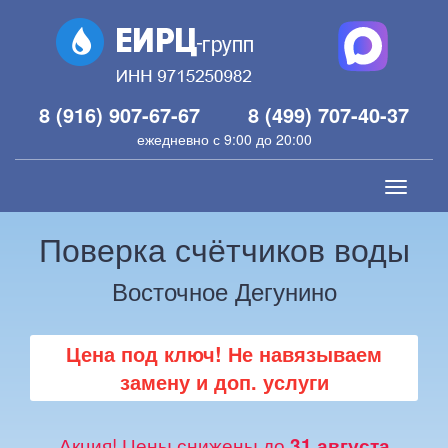
8 (916) 907-67-67
8 (499) 707-40-37
ежедневно с 9:00 до 20:00
Toggle
navigati
Поверка счётчиков воды
Восточное Дегунино
Цена под ключ! Не навязываем
замену и доп. услуги
Акция! Цены снижены до
31 августа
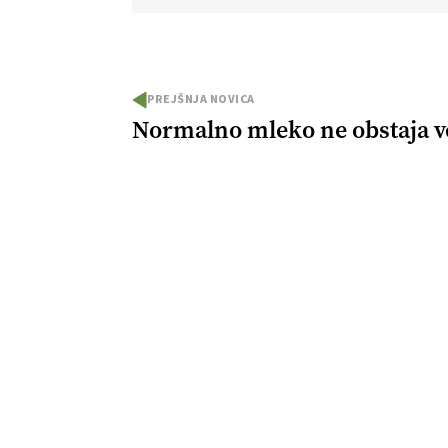
PREJŠNJA NOVICA
Normalno mleko ne obstaja v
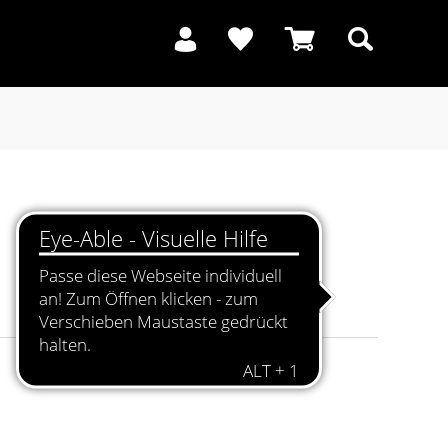
Suchen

────────────────────────────────────────

Write out the text lines of every row again, putting "Switch" in place of "Toggle" and keeping everything else the same. Leave the pictures out.

8 (916) 907-67-67
8 (499) 707-40-37
ежедневно с 9:00 до 20:00
Switch
navigati
Поверка счётчиков воды
Восточное Дегунино
Цена под ключ! Не навязываем
замену и доп. услуги
Акция! Цены снижены до
31 августа
PREJŠNJA NOVICA
Normalno mleko ne obstaja v
Suchen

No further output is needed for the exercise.